─── DATASET EXTRACT

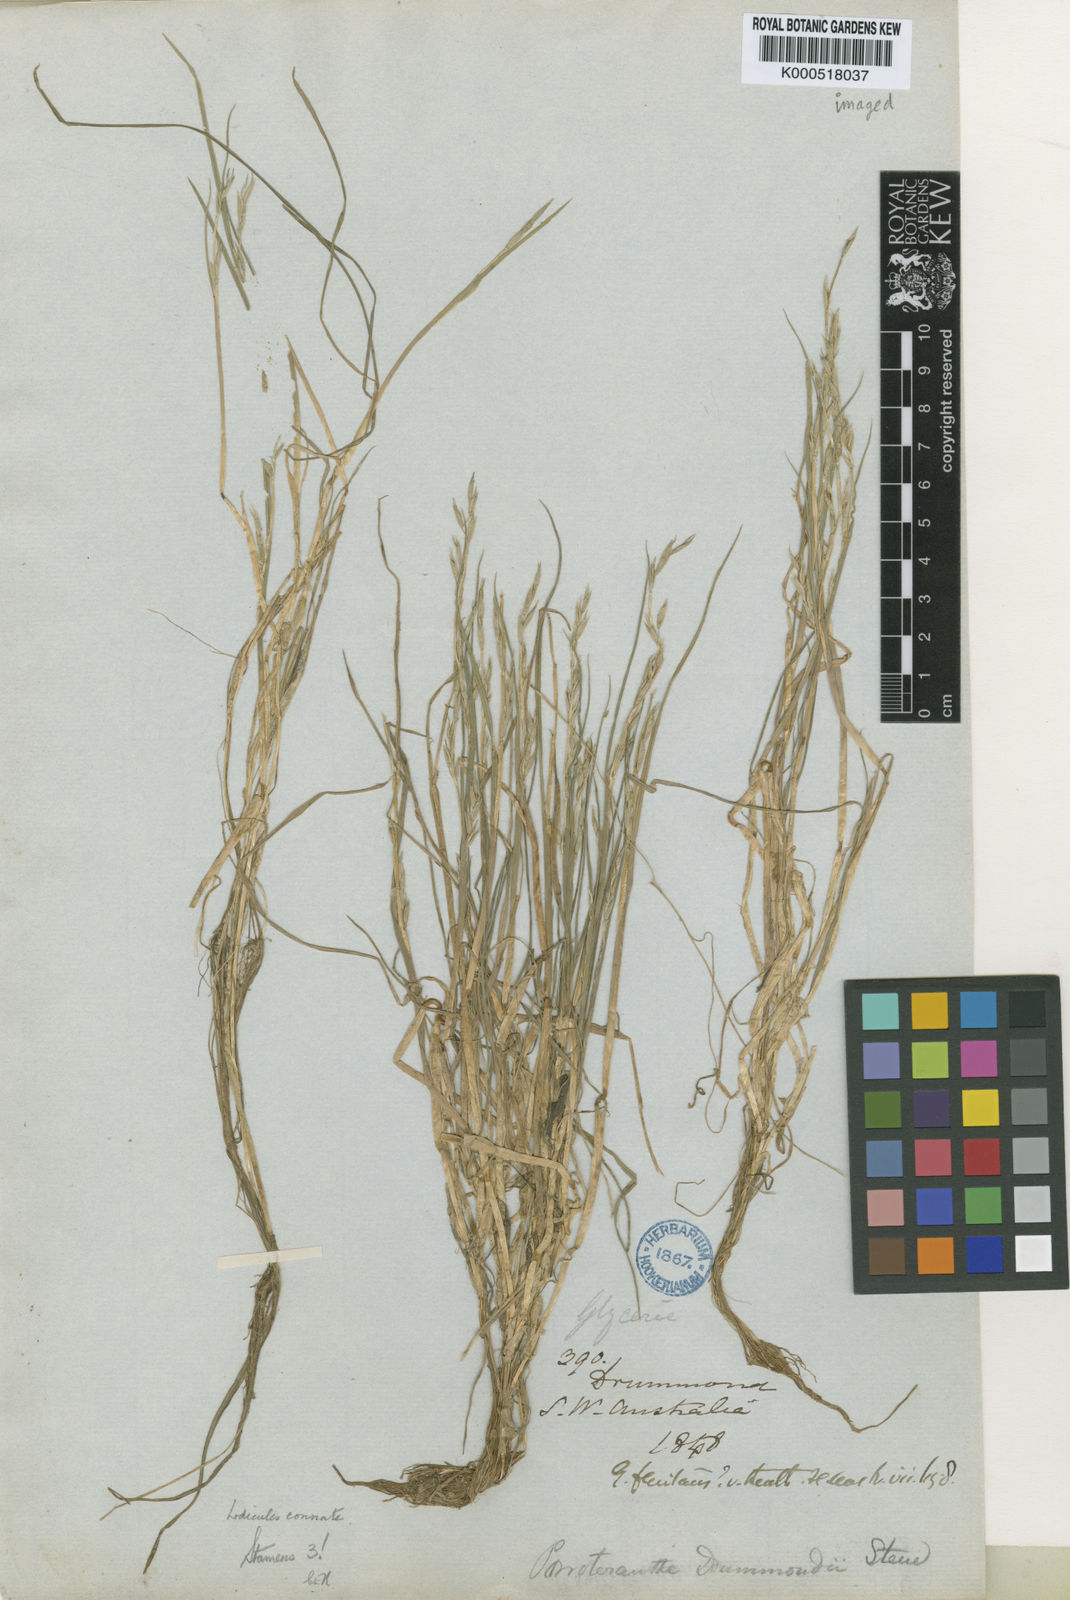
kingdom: Plantae
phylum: Tracheophyta
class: Liliopsida
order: Poales
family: Poaceae
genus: Glyceria
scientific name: Glyceria drummondii
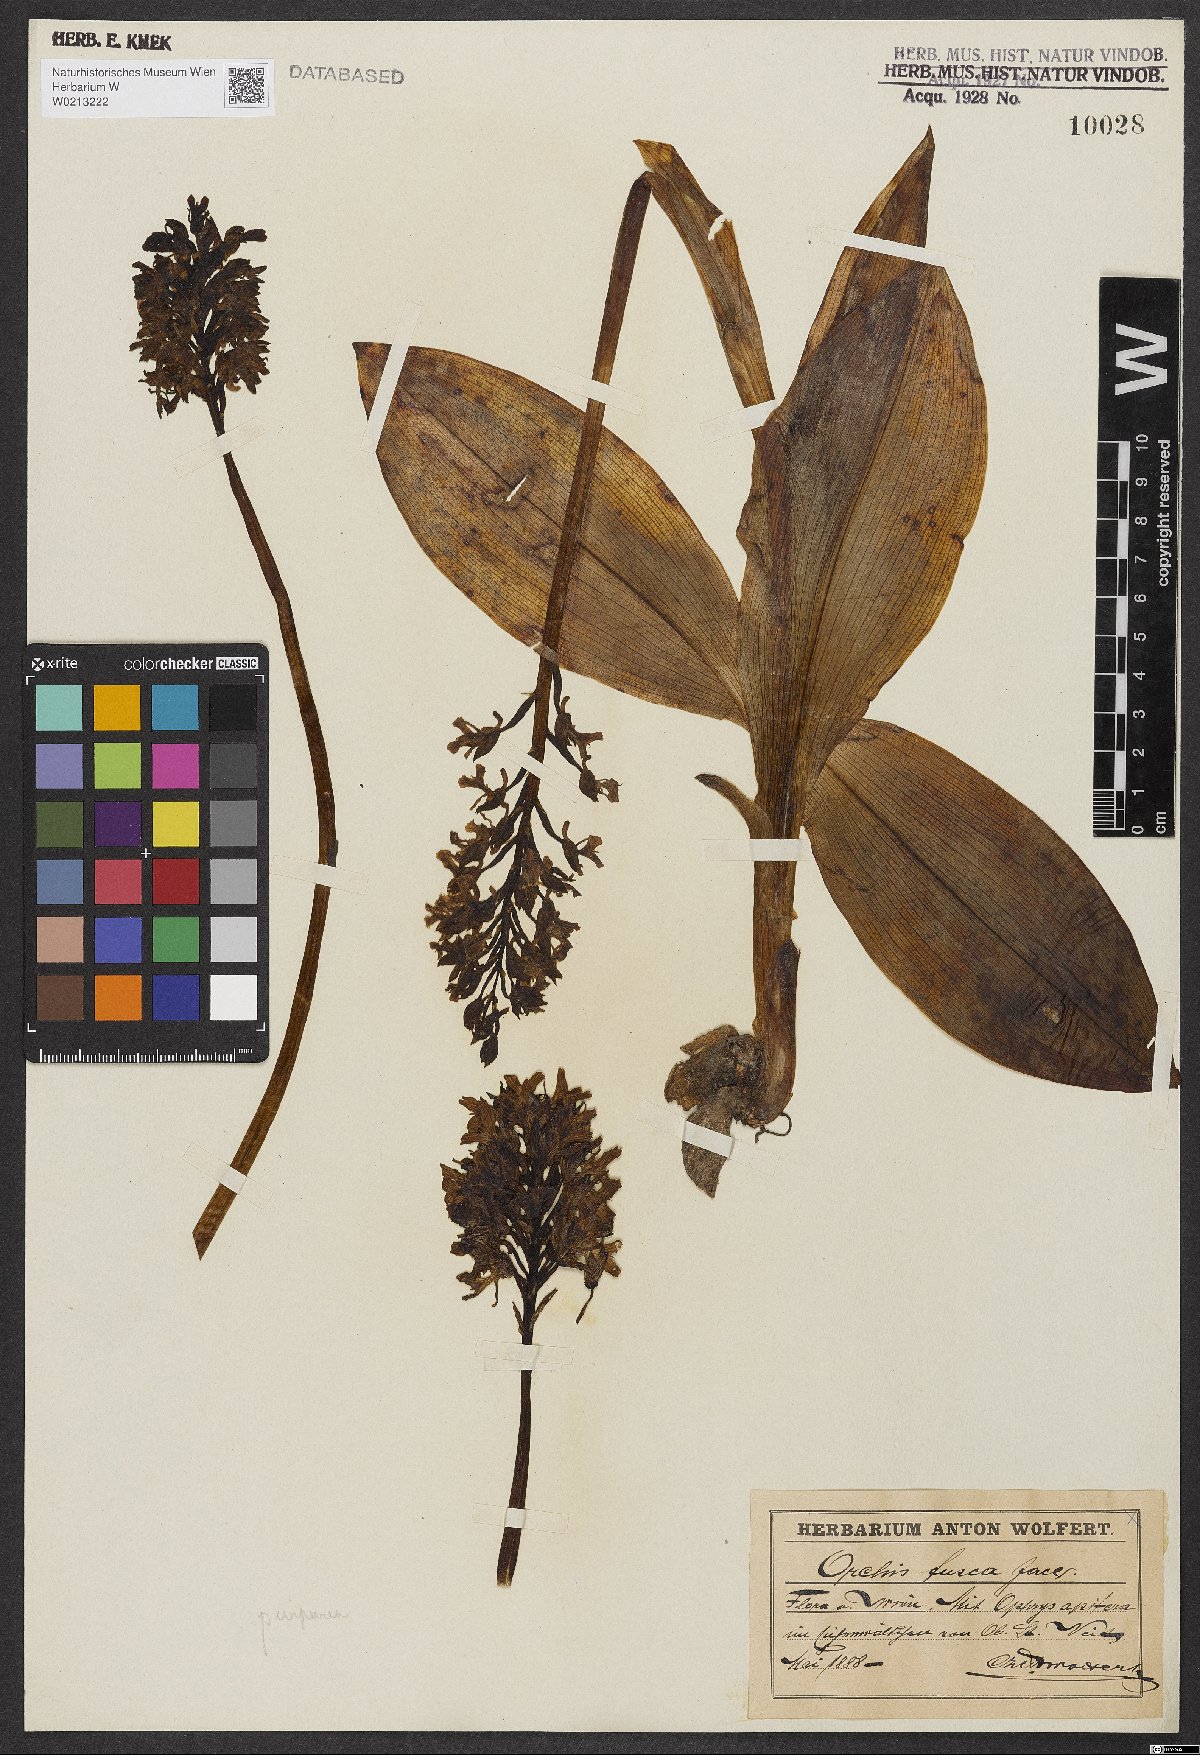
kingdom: Plantae
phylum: Tracheophyta
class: Liliopsida
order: Asparagales
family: Orchidaceae
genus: Orchis
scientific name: Orchis purpurea
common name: Lady orchid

──────

### EXERCISE AIM
Copy every text line from the data above word for word, and leave out the pictures.

### TASK OUTPUT
kingdom: Plantae
phylum: Tracheophyta
class: Liliopsida
order: Poales
family: Poaceae
genus: Glyceria
scientific name: Glyceria drummondii
kingdom: Plantae
phylum: Tracheophyta
class: Liliopsida
order: Asparagales
family: Orchidaceae
genus: Orchis
scientific name: Orchis purpurea
common name: Lady orchid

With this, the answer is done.